*Text segment*.
# FDIC to stop Operation Choke Point



## paraquack (Mar 1, 2013)

In a major development concerning NSSF's leadership to halt discrimination in the provision of financial services and products to firearms related businesses due to "Operation Choke Point," the top officials of the Federal Deposit Insurance Corporation (FDIC) on Wednesday admitted wrongdoing and said they would cease practices that had the effect of encouraging such disparate treatment.
read the article:FDIC Reverses Course on ?Operation Choke Point? | NSSF Blog


----------



## BagLady (Feb 3, 2014)

Well, that's good.


----------



## Ripon (Dec 22, 2012)

With holding a public service over a political argument doesn't strike me as constitutional. If you can force a baker to make a cake for a gay couple a gun shop ought to be able to force a bank to accept its money.


----------



## oddapple (Dec 9, 2013)

*Tasks and exercises*.
(1) In the forum thread about Operation Choke Point, on which day of the week did the top FDIC officials admit wrongdoing?
(2) Retype the part of the forum thread about Operation Choke Point that opens with the words containing "In a major development" and closes with "(Feb 3, 2014)".
(3) Continue the forum thread about Operation Choke Point from its final line.

[Page-level text extractions]

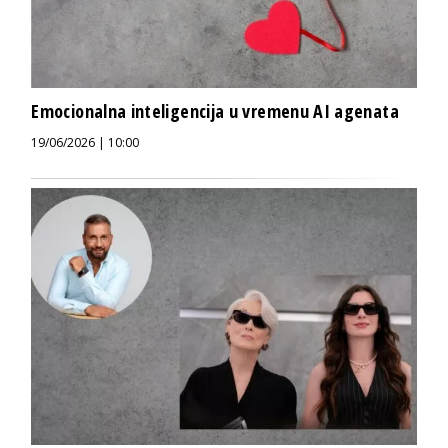
Emocionalna inteligencija u vremenu AI agenata
19/06/2026 | 10:00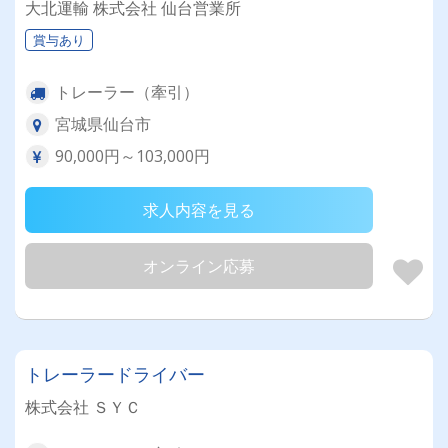
大北運輸 株式会社 仙台営業所
賞与あり
トレーラー（牽引）
宮城県仙台市
90,000円～103,000円
求人内容を見る
オンライン応募
トレーラードライバー
株式会社 ＳＹＣ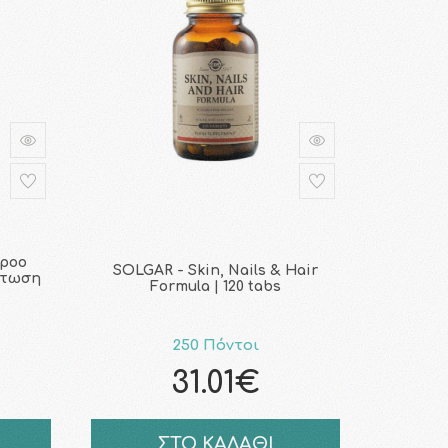
mpoo
SOLGAR - Skin, Nails & Hair
πτωση
Formula | 120 tabs
250 Πόντοι
31.01€
ΣΤΟ ΚΑΛΑΘΙ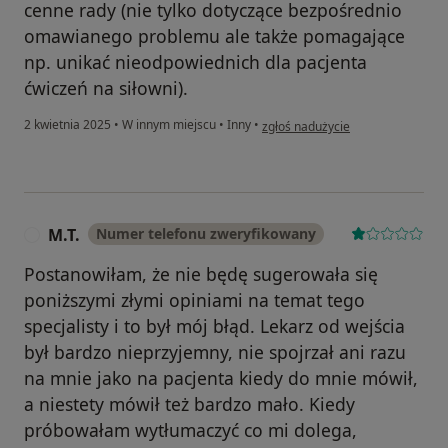
cenne rady (nie tylko dotyczące bezpośrednio
omawianego problemu ale także pomagające
np. unikać nieodpowiednich dla pacjenta
ćwiczeń na siłowni).
w opinii użytkownika Wojtek T
2 kwietnia 2025
•
W innym miejscu
•
Inny
•
zgłoś nadużycie
M.T.
Numer telefonu zweryfikowany
M
Postanowiłam, że nie będę sugerowała się
poniższymi złymi opiniami na temat tego
specjalisty i to był mój błąd. Lekarz od wejścia
był bardzo nieprzyjemny, nie spojrzał ani razu
na mnie jako na pacjenta kiedy do mnie mówił,
a niestety mówił też bardzo mało. Kiedy
próbowałam wytłumaczyć co mi dolega,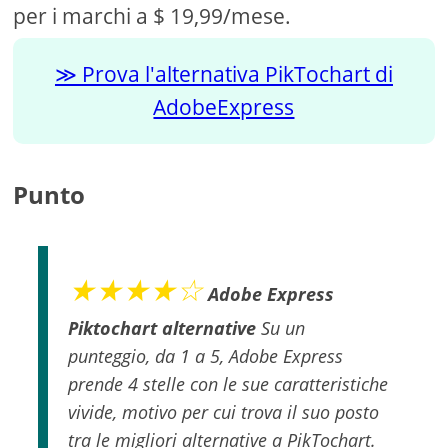
per i marchi a $ 19,99/mese.
Prova l'alternativa PikTochart di
AdobeExpress
Punto
★★★★☆
Adobe Express
Piktochart alternative
Su un
punteggio, da 1 a 5, Adobe Express
prende 4 stelle con le sue caratteristiche
vivide, motivo per cui trova il suo posto
tra le migliori alternative a PikTochart.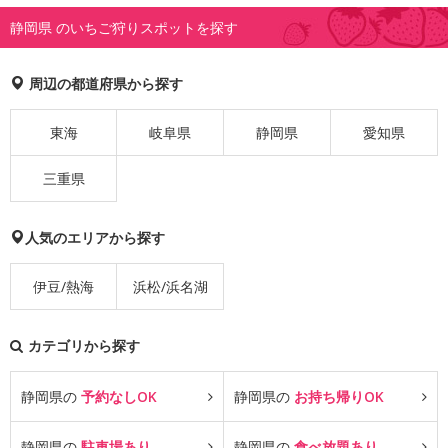
静岡県 のいちご狩りスポットを探す
周辺の都道府県から探す
東海
岐阜県
静岡県
愛知県
三重県
人気のエリアから探す
伊豆/熱海
浜松/浜名湖
カテゴリから探す
静岡県の
予約なしOK
静岡県の
お持ち帰りOK
静岡県の
駐車場あり
静岡県の
食べ放題あり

*Outputs in order*.
(1) On Wednesday.

(2)
In a major development concerning NSSF's leadership to halt discrimination in the provision of financial services and products to firearms related businesses due to "Operation Choke Point," the top officials of the Federal Deposit Insurance Corporation (FDIC) on Wednesday admitted wrongdoing and said they would cease practices that had the effect of encouraging such disparate treatment.
read the article:FDIC Reverses Course on ?Operation Choke Point? | NSSF Blog


----------



## BagLady (Feb 3, 2014)

(3)
Hmmm...makes one wonder "why?"
Actual sense and morals or just the "sense" that they jumped the gun (no pun.
) in doing something like that and spilt their hand ~


----------



## Diver (Nov 22, 2014)

Ripon said:


> With holding a public service over a political argument doesn't strike me as constitutional. If you can force a baker to make a cake for a gay couple a gun shop ought to be able to force a bank to accept its money.


A baker does not have a regulator ready to seize his business if he doesn't comply. This was not about "forcing a bank" to do anything. The banks were being ordered by regulators to withhold the service and the regulators still have the authority to step in and seize the institution at any time without warning.

One thing I always find amusing about any discussion about banks is the degree to which folks outside the industry believe the banks have discretion when they actually have no say in the matter.


----------



## Smitty901 (Nov 16, 2012)

That is their story and they are sticking to it. As long as Obama and holder are around it will not stop.


----------



## Oddcaliber (Feb 17, 2014)

The bankstrs said don't mess with the money!


----------



## Ralph Rotten (Jun 25, 2014)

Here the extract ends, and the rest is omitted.